The silence was a little too thoughtful. Faraj hurried with the ties.
“Mistress Salimat doesn’t ask questions,” Esha added.
Something clinked like coins, and by the time Faraj had fastened his shalwar well enough to pull back the curtain, she was already gone.
Mistress Salimat turned out to be a reed-thin middle-aged woman dressed in layers of colorful silks and veils edged with embroidered stars and jingling necklaces of moons cut from mirrors.
As promised, she didn’t ask any questions, even with Ahmed so noticeably holding the dressing curtain closed and Faraj’s not entirely subtle attempts to peek through.
She muttered to herself as she bustled about taking measurements and setting up moon-mirrors and sprinkling mica and cottonwood tufts and burning incense.
Then she spun four pairs of hands from the smoke — four pairs of hands that were considerably more muscular than the delicate smoke-twists that Master Asharan had called.
After a few minutes, the entire tent lurched as the smoke-hands pulled the mirrored poles up by the roots and trundled off.
Through the oddly cloud-hazy walls, he could see little Priye giggling by the original tent; she waved goodbye in their direction.
Faraj waved back, unsure whether or not she could see them, or whether she was following whatever magic-sense cats had that led them to stare raptly into otherwise empty-looking space.
Ahmed yelped in dismay as the lurching splashed the tray of chai again.
Sahar yowled her indignation. Faraj clutched at the swaying pole nearest to his elbow, grateful that it felt solid enough to support him and feeling as though he might have left his stomach along with his shadow back at the original tent.
“Sun Gate, Lion Gate, Path of Starlight, Moon Gate, Falcon Gates, River Gate, loading dock?” Mistress Salimat rattled off, as though she’d done this a hundred times before.
“Which is closest?” Faraj asked, feeling a bit green.
“Take us to the Falcon Gates,” Kamil said. “They’re furthest in. Can you get us up to the Upper Falcon Gate?”
“Not without crossing the wards. The Lower Gate is easier.” With an assessing glance at Ahmed’s robes, she added, “Closest to the Ministry of Finance too.”
“Deputy Minister al-Faruq is going to have my head,” Ahmed muttered, face in his hands. “This is most irregular.”
Their illusion-tent bounced and bobbed and trundled their way through the marketplace and the city, up toward the walls of the fortress that overlooked the city on three sides and the bend of the river on the fourth.

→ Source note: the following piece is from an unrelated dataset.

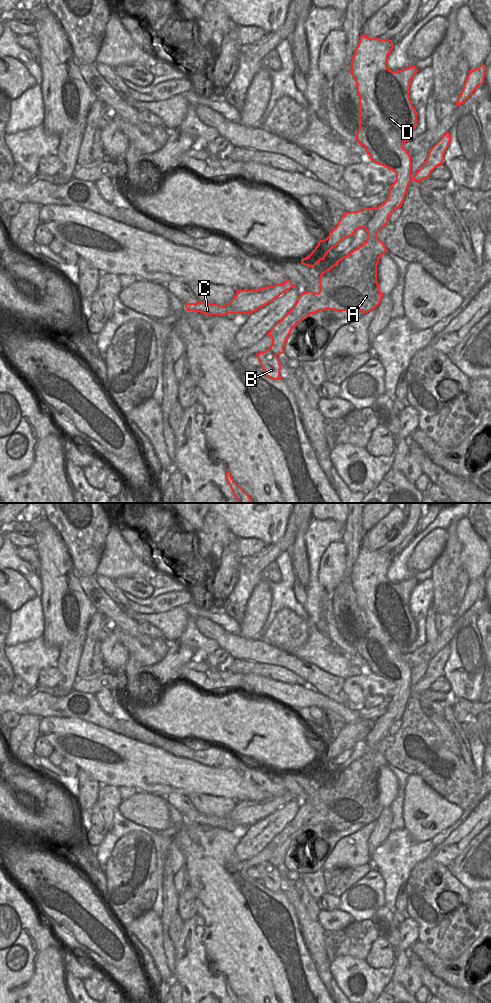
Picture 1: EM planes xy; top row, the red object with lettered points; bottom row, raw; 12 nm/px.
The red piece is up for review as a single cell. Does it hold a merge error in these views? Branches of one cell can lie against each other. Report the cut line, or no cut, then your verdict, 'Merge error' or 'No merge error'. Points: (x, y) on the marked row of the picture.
Split along xy (276, 354), (271, 363), (261, 364), (257, 357). Merge error.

Mistress Salimat knew which alleys to take far more accurately than Faraj could have managed, and Kamil’s lack of growling suggested he approved of her choices.
They walked though the outermost gates without so much as a pause, and the guards there clearly didn’t see a thing; the sun dimmed for a moment as the little tent trundled under the shadow of the outer gate, into the courtyard where the soldiers drilled and the stables and barracks waited.
Faraj thought wistfully of the place he might have had in the stables — he was not quite foolish enough to imagine himself in the barracks — but the central compound and the haveli itself still waited, beyond both the training courtyard and the outer gardens.